Stored data entries:
★ ★ ★ ★ ★

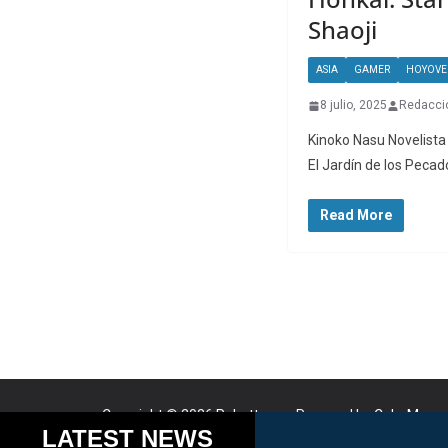
Shaoji
ASIA
GAMER
HOYOVE
8 julio, 2025
Redacci
Kinoko Nasu Novelista
El Jardín de los Pecad
Read More
Copyright © 2026
Robotto.mx
. Powered by
ColorMag
a
Cookies help us delive
LATEST NEWS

★ ★ ★ ★ ★

WHAT THE TASK REQUIRES: Copy out the data above to the letter, and keep every picture out of it.

FINISHED EXERCISE:
Shaoji
ASIA
GAMER
HOYOVE
8 julio, 2025
Redacci
Kinoko Nasu Novelista
El Jardín de los Pecad
Read More
Copyright © 2026
Robotto.mx
. Powered by
ColorMag
a
Cookies help us delive
LATEST NEWS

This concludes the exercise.